▶ _STATED TASK 1_
In the description of the Empress of the North, where does the vessel spend her summers?
▶ _STATED TASK 2_
Render this sentence from the description of the Empress of the North in Spanish: "Her rooms are spacious and nicely decorated and most have verandahs to watch the scenery and passing ships drift by during the day."
▶ _STATED TASK 3_
Based on the description of the Empress of the North, decide whether each statement agrees with it: (a) the stacks fold down for low bridges; (b) the vessel is five decks high; (c) discs from the gift shop lending library carry a fee.

▶ _TEXT SECTION_
— Start —
The Empress of the North is a sparkling vessel operated by American West Streamboat Cruises, just a little over her first birthday. She is a red and white paddlewheeler with bunting and high, flared stacks (that conveniently fold down for the low bridges) and is four decks high. The huge paddle wheel at the stern is also painted red, while the hull is gleaming black. The art in each of the corridors, neatly listed and described in an in-room guide, is nothing short of spectacular. It is themed for Russian nobility (she spends her summers in Alaska, sailing the Inside Passage). There is a collection of Faberge eggs, matrushka (nesting family) dolls, lacquer boxes and other Russian artifacts opposite the Purser's Office and gift shop. The Romanov Dining Room is similarly decorated from Imperial Russia. Her rooms are spacious and nicely decorated and most have verandahs to watch the scenery and passing ships drift by during the day. The rooms all have TV sets with DVD players, with a lending library of discs in the gift shop available at no cost and clock radios with CD players. There is also satellite TV from most of the networks, CNN and others always available as well as a camera mounted on the pilot house to share the Captain's view with the passengers.
— End —
▶ _DATASET CONTENT_
— Start —
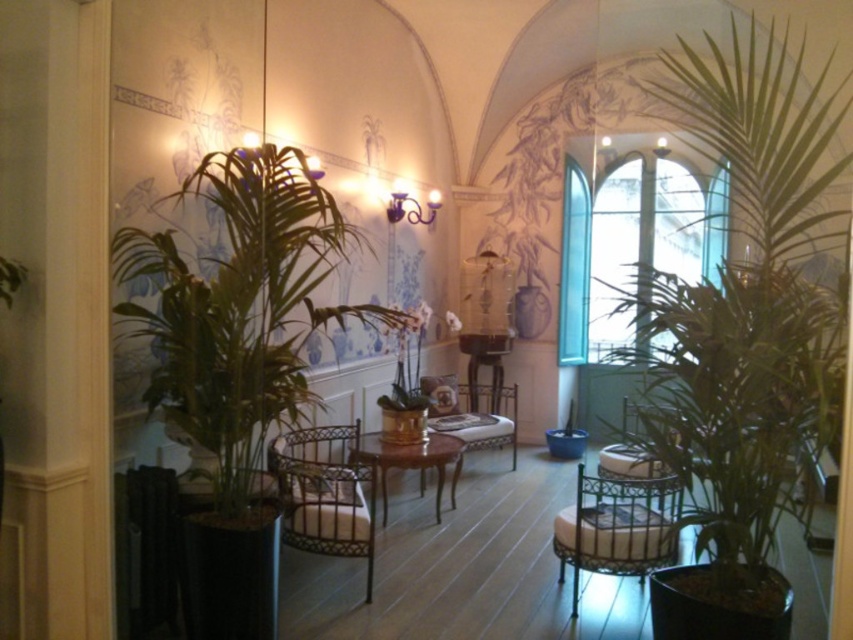
You are standing at the center of the room and want to move towards the green leafy plant at left. Which direction should you move in?

Since the green leafy plant at left is located at point 0.481 on the x and 0.284 on the y coordinate, you should move towards the left side of the room to reach it.

You are a guest entering the room and want to sit down. The metallic woven armchair at center is your target. However, there is a green leafy plant at left in the way. Can you walk around the plant to reach the chair without moving it?

The green leafy plant at left is in front of the metallic woven armchair at center, so you can walk around the plant to reach the chair without moving it since the plant is positioned in front and not blocking all pathways.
— End —
▶ _RESPONSE 1_
She spends her summers in Alaska, sailing the Inside Passage.

▶ _RESPONSE 2_
Sus habitaciones son amplias y están bien decoradas, y la mayoría tiene terrazas para contemplar el paisaje y los barcos que pasan lentamente durante el día.

▶ _RESPONSE 3_
(a) Yes: "high, flared stacks (that conveniently fold down for the low bridges)"
(b) No: "is four decks high"
(c) No: "a lending library of discs in the gift shop available at no cost"